How This Score Is Calculated

The CitySpend Fiscal Health Score combines six factors into one composite, drawn from the U.S. Census Bureau Annual Survey of State and Local Government Finances: budget balance and reserves (25%), debt burden per capita versus peer median (20%), pension funded ratio from the Public Plans Database (20%), spending efficiency (15%), revenue diversity (10%), and three-year trend direction (10%). Best-practice weighting follows guidance from the Government Finance Officers Association (GFOA). Read the full methodology.

Nashville-Davidson metropolitan government (balance), TN took in $94.8B in total revenue, or $138,595 per resident. Its largest single source is Intergovernmental Transfers at $9.4B, followed by Other at $3.2B. Per the U.S. Census Bureau, the balance comes from a mix of taxes, intergovernmental transfers, and user charges.

The data source behind this answer is the Census Annual Survey of State and Local Government Finances.

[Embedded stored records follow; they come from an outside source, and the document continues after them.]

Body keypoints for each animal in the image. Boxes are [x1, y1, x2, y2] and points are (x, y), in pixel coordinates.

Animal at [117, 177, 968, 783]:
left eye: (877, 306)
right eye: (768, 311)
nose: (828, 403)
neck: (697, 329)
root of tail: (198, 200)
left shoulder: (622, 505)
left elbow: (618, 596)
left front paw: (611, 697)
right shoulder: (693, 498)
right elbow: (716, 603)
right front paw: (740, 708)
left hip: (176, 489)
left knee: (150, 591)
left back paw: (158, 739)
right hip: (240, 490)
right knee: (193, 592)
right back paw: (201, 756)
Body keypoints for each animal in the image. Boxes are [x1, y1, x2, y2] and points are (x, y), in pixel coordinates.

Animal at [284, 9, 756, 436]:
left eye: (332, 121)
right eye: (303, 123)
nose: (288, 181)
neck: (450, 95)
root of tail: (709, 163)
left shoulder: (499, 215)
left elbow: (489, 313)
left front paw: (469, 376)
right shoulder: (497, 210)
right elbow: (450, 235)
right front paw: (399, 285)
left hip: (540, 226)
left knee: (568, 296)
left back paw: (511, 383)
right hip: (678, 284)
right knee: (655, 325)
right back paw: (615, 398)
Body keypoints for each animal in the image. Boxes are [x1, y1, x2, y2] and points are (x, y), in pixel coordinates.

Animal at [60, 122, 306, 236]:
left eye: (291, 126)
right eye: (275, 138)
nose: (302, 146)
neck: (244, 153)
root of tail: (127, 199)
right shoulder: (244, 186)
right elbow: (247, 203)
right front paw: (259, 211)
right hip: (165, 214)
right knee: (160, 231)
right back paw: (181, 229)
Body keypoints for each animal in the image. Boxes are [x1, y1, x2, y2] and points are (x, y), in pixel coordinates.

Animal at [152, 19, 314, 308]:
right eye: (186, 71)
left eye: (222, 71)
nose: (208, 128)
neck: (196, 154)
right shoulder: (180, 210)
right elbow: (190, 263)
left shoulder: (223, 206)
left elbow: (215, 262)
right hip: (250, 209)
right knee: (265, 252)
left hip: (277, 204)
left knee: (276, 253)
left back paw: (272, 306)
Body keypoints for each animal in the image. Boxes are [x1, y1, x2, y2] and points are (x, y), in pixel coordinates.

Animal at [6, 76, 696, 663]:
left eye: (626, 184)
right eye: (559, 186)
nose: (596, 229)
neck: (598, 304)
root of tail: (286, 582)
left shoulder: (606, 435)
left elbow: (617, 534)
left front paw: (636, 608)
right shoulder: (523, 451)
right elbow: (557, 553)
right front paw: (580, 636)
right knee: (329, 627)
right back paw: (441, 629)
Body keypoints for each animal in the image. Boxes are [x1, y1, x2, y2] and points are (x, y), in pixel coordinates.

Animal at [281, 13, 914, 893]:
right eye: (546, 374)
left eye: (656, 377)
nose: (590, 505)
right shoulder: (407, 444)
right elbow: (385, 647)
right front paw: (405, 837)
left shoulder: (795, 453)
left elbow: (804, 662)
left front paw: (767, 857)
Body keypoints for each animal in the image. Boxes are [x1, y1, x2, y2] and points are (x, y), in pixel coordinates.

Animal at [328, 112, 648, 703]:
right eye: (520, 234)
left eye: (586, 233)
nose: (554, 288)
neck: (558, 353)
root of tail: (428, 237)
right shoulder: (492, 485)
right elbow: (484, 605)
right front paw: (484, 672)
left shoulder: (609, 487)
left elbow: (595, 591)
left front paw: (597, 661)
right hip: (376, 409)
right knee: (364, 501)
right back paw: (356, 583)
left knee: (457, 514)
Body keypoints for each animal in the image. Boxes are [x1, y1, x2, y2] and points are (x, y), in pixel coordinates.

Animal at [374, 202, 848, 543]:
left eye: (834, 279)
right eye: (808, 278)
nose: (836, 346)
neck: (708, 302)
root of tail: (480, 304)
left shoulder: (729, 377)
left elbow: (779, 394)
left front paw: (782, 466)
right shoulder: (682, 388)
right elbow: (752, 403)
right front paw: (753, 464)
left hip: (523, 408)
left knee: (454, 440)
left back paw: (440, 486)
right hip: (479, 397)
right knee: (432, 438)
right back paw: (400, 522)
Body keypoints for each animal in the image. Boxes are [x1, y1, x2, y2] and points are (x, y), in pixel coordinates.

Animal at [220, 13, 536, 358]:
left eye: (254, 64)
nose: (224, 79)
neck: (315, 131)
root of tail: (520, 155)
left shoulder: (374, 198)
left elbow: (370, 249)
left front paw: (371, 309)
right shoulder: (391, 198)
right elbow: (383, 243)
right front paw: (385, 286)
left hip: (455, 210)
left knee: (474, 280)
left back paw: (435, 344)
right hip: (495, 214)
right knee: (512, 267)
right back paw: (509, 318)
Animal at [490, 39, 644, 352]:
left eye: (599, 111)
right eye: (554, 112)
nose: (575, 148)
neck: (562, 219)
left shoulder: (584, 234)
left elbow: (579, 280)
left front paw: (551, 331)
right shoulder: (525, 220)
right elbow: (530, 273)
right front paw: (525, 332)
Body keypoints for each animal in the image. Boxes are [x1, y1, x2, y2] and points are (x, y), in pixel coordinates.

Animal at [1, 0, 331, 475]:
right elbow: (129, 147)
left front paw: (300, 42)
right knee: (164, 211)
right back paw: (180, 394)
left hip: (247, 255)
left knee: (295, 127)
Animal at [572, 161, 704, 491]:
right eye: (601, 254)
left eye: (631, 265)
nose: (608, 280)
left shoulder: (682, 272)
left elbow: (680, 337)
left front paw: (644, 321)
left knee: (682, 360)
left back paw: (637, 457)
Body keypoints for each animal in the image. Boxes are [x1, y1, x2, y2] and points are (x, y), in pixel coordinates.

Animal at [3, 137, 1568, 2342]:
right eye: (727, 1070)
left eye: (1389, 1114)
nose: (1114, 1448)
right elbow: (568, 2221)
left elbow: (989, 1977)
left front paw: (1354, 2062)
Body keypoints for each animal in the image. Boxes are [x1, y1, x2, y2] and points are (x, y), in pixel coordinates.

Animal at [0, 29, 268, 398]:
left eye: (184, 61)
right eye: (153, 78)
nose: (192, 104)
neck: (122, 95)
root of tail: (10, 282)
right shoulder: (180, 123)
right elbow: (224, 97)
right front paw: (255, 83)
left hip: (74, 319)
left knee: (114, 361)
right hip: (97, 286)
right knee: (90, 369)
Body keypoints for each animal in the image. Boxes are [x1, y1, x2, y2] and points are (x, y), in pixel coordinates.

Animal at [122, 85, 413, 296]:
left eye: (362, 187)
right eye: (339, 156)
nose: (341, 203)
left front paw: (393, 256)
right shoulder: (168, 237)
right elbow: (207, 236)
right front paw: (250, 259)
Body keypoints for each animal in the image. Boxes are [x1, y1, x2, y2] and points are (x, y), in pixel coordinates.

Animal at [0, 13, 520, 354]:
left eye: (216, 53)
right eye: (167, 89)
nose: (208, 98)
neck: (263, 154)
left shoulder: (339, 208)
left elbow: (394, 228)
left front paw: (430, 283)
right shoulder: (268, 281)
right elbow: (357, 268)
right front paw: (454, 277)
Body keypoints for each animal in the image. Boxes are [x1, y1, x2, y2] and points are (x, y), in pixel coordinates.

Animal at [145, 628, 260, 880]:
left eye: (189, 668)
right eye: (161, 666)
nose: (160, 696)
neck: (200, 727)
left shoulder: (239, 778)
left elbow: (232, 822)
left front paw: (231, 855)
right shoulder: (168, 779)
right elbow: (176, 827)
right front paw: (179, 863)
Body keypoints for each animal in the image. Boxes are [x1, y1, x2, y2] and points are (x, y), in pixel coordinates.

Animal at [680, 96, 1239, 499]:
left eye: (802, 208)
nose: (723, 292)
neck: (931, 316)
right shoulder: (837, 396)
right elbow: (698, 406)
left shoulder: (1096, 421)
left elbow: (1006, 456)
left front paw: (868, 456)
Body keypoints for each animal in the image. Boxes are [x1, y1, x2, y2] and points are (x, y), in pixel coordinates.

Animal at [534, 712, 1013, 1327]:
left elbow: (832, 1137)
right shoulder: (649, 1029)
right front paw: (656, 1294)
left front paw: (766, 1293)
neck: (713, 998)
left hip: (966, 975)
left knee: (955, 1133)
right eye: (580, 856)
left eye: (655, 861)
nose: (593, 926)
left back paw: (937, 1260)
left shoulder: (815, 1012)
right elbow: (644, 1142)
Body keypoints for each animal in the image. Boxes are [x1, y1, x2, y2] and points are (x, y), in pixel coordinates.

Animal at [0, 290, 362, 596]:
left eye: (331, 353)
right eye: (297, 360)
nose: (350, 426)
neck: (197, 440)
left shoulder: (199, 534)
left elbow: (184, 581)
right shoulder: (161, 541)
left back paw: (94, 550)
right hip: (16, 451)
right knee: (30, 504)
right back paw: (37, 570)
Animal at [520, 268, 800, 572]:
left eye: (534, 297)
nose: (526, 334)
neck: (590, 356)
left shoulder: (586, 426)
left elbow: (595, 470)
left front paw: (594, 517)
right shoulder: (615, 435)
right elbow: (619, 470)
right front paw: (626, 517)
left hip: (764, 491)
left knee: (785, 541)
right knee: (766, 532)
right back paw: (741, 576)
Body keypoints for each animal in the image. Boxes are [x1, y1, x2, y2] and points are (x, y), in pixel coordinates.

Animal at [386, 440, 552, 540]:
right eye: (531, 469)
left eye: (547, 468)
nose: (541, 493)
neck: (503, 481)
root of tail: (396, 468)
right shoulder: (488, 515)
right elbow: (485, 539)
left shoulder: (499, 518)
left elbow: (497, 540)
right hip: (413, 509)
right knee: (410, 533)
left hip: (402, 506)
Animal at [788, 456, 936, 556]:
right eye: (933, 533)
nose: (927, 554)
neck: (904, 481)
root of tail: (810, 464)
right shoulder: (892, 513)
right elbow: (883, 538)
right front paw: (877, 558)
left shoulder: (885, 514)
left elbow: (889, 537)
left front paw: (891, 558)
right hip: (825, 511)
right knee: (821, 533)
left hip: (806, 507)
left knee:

Every figure on the page traces back to that source; the methodology page describes the inputs and the refresh cadence in full detail.

For readers turning this answer into action: cross-reference against the underlying the Census Annual Survey of State and Local Government Finances record before acting on time-sensitive decisions. The site renders the data as it was published; subsequent revisions can shift the picture, and the live federal data is always the authoritative current reference.